Though the Employee Free Choice Act could not gain the 60 Senate votes needed to end debate June 26 and move to a decision on final passage, its backing by a 51-48 majority contains hope for the future. The bill, which earlier passed the House by a bipartisan 241-185 vote, also focuses a glaring spotlight on the refusal of virtually all Senate Republicans even to allow a vote on a fair decision-making process for the over half of U.S. workers who say they would join a union if they could. By contrast, every Democrat voted to move the bill forward.

The benefits of union membership are clear: union wages are 30 percent higher than nonunion wages, 80 percent of union workers have health coverage compared to only 49 percent of nonunion workers, union members are almost twice as likely to have paid sick days and four times as likely to have a guaranteed pension — not to mention a voice at work.

Also clear are the ways employers seek to keep their workforces nonunion. Almost all make workers attend anti-union meetings, 80 percent require supervisors to be trained on how to attack unions and half threaten to close or downsize if workers unionize. Three-quarters hire consultants to run anti-union campaigns, and a quarter of private sector employers illegally fire workers for supporting a union.

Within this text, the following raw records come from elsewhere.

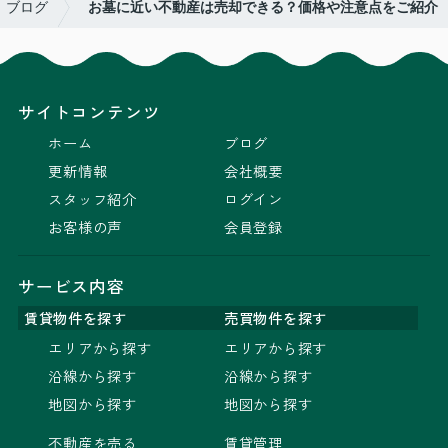
ブログ
お墓に近い不動産は売却できる？価格や注意点をご紹介
サイトコンテンツ
ホーム
ブログ
更新情報
会社概要
スタッフ紹介
ログイン
お客様の声
会員登録
サービス内容
賃貸物件を探す
売買物件を探す
エリアから探す
エリアから探す
沿線から探す
沿線から探す
地図から探す
地図から探す
不動産を売る
賃貸管理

Corporate America and its representatives in government have made much of the bill’s emphasis on card-check rather than secret-ballot election. But their rhetoric turns democracy on its head. The measure’s chief Senate sponsor, Sen. Ted Kennedy (D-Mass.), said before the vote, “No one would tolerate an election where one candidate could force the voters to listen to their campaign ads, but the other couldn’t even enter the state; where one candidate signs the voters’ paychecks but the other can’t find out who the voters are.”

The anti-union dividing line was stark and clear in the Senate vote. As United Steelworkers President Leo Gerard said, the Employee Free Choice will remain an active issue for working families and communities “until we achieve a Democratic majority in the U.S. Senate and elect a new president in 2008.”